The man raised his eyebrow as he knocked on my window, leaving a smear of blood across the once clean glass.
Fuck.
I rolled down my window.
“Don’t be peeling off on my property. You hit one of my kids, and I’ll make you regret it.” His deep voice was unforgiving and stern. He wore a backwards baseball cap over messy brown hair, and I estimated he was in his late twenties. Still his voice commanded respect.
“Yes, Sir.”
“Why are you here?” His cold brown eyes narrowed on me, as if to dare me to tell him a fib.
I glanced down at my GPS proclaiming I was ‘here’. “Maybe I’m lost.”
A boisterous laugh burst from the man, making me jump out of my skin. “If you’re following one of them things, I’d say you are lost. Where are you trying to go?”
“Rinah farm?”Please don’t kill me.There would be a fucked up irony in running so far, just to be murdered by someone else I never even saw coming.
“Old Pearl’s house, eh?” His laughter settled into a frown of thought that bordered on disapproval.
“Yeah.” I eyed the blood on him. “I inherited the land.”
He noticed my preoccupation and glanced down at himself. “Sorry about my appearance. I assisted a calving cow that was having complications.”

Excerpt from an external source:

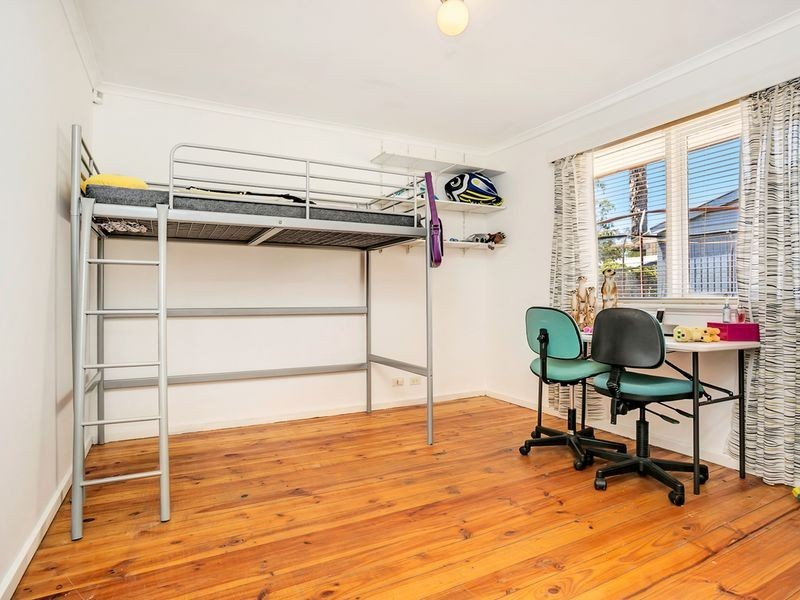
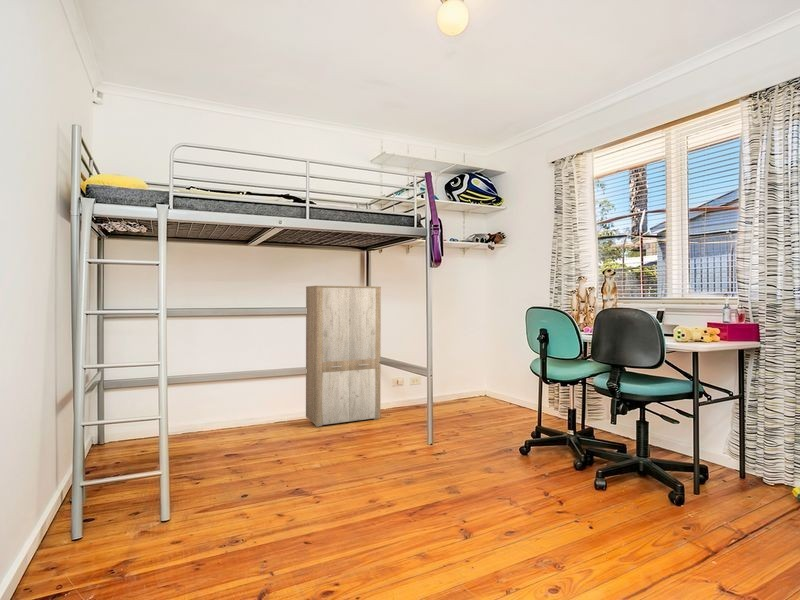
+ cabinet [305,285,382,428]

“I’m sure.” If he was murdering someone in that barn, that was their problem. I wasn’t digging my nose in where it didn’t belong. I had my own monsters to escape.
“Are you alone, Ma’am?” His brows scrunched together and the muscles in his mouth tightened until I was sure it made his face sore.

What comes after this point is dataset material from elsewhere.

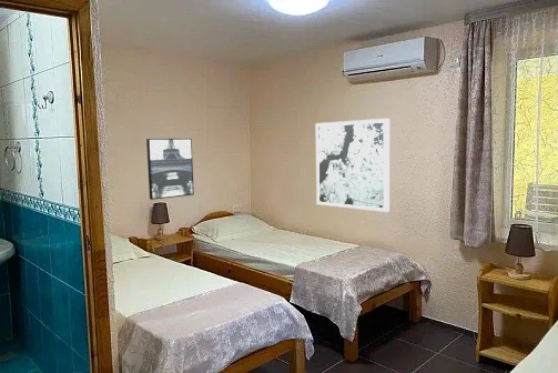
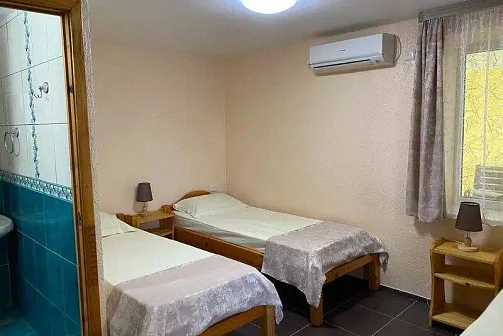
- wall art [315,118,390,213]
- wall art [145,138,195,201]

The question sent up every warning signal to exist. “No. I lost the others. The rest probably already made it there.”
I didn’t load up all my belongings, into the back of this beat up four-door car, while my boyfriend was gone to work, and flee halfway across the United States to end up in a slasher movie in the Appalachian mountains. If that's what I wanted, I could have stayed at home.
Ranger barked as if to back up my lie. My ride or die.
“Good.” He pointed back down the road. “You got pretty close. Turn around, hang a right back onto the main road, and take the next right up the road another couple miles. It’s got a white mailbox with black rocks around the bottom. Follow the dirt road for a mile or so, and you’ll be there.”
“Thank you so much.”
“Ma’am?” he said. I halted where I was shifting to reverse right out of this place. “I can assume you ain’t from around here.”
“No, I’m not.” Maybe I should have lied about that too, but with a community this small, I probably couldn’t have gotten away with that.
“Don’t walk the dog after dark.” He patted his hand on top of my car and walked back to his barn. “Be careful out there, ya hear?”
“Thank you, Sir,” I stuttered and turned the car around, ready to be literally anywhere else.
With a little luck, that was a well meaning piece of advice, and not a warning to watch myself. It sounded like he was basically my neighbor, and I really didn’t need him thinking I was going to snitch about any torture that may or may not be happening in his barn.
As I started thinking I missed my turn, a startling white mailbox came into view, loud and unmissable, against the green backdrop. I’d expected it to be weathered and worn, but it must have gotten a touch up recently. A mound of black, shiny rocks was piled around the bottom half of the mailbox. The rocks were out-of-place, like they didn’t belong there.
I liked that the GPS landed me in the wrong spot. That meant if someone got ahold of my address, they’d have trouble finding me. But I didn’t like that there was such an obvious landmark for my questionable neighbor, to lead my problems right to my doorstep, as a quick and efficient way to get rid of his own problems. I turned onto the drive, and it wasn’t a quarter of a mile before a strange feeling crawled down my spine.
I slammed on the breaks in time to come across a disturbed line on the ground. A mess of a line of lighter tanish dirt that popped loud against the dark ground.
I climbed out of my car and walked to the strange line. It went into the woods both ways, and on the section that wasn’t road it was clearly white rather than tan.
Stepping off to the side of the road, I grabbed a handful of the white powder, letting it run through my hands. “Salt.”
I hummed and rubbed my hands together to remove the excess from my hands. My family was fucking weird. My grandmother would pour salt all around the yard to ward off malicious spirits, and she did it almost every day.